▶ _Problem_
Write out the stretch of the agricultural equipment text from "Some farms were" through "in Fenton, Mo.", replacing "farm machinery" with "agricultural equipment".

▶ _Supplied text_
'''
For metals producers and distributors that supply heavy equipment manufacturers, the market is a tale of three sectors with distinctly different story lines.

By Myra Pinkham, Contributing Editor

Agricultural Machinery's a Blockbuster
The bright spot in the heavy equipment market is clearly the agricultural sector, which survived last year’s drought with few ill effects. Whether this strength will continue into next year depends on how the cold, wet planting season affects this fall’s harvest, say the experts.

“Agricultural equipment is holding up pretty well thanks to increased prices of farm commodities,” says consultant Charles Yengst, president of Yengst Associates, Wilton, Conn. “It had been thought that last year’s drought would negatively affect sales, but that didn’t happen.”

In fact, the market actually has benefited from the drought, which effectively reduced supply and raised prices on corn and other grains. Likewise, farmers have seen their income grow. The U.S. Department of Agriculture forecasts farm income to reach $128.2 billion this year—its highest level since 1973.
 
Some farms were unaffected by the drought conditions, yet still reaped the benefit of the market’s high commodity prices, Yengst says. Most of those whose crops suffered due to the extremely hot and dry conditions were protected by crop insurance and other government assistance. Thus, the large corporate farming operations still had the capital to invest in new equipment.

This has translated into strong sales of farm machinery, particularly tractors and planters, says Michael Williams, vice president of government relations for the North American Equipment Dealers Association in Fenton, Mo.
'''
▶ _Provided material_
'''
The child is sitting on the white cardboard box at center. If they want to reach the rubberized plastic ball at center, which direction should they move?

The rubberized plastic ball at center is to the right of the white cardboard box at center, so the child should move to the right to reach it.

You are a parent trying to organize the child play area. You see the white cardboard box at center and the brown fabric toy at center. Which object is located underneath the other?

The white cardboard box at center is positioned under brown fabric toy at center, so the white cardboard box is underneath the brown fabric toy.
'''
▶ _Written reply_
Some farms were unaffected by the drought conditions, yet still reaped the benefit of the market’s high commodity prices, Yengst says. Most of those whose crops suffered due to the extremely hot and dry conditions were protected by crop insurance and other government assistance. Thus, the large corporate farming operations still had the capital to invest in new equipment.

This has translated into strong sales of agricultural equipment, particularly tractors and planters, says Michael Williams, vice president of government relations for the North American Equipment Dealers Association in Fenton, Mo.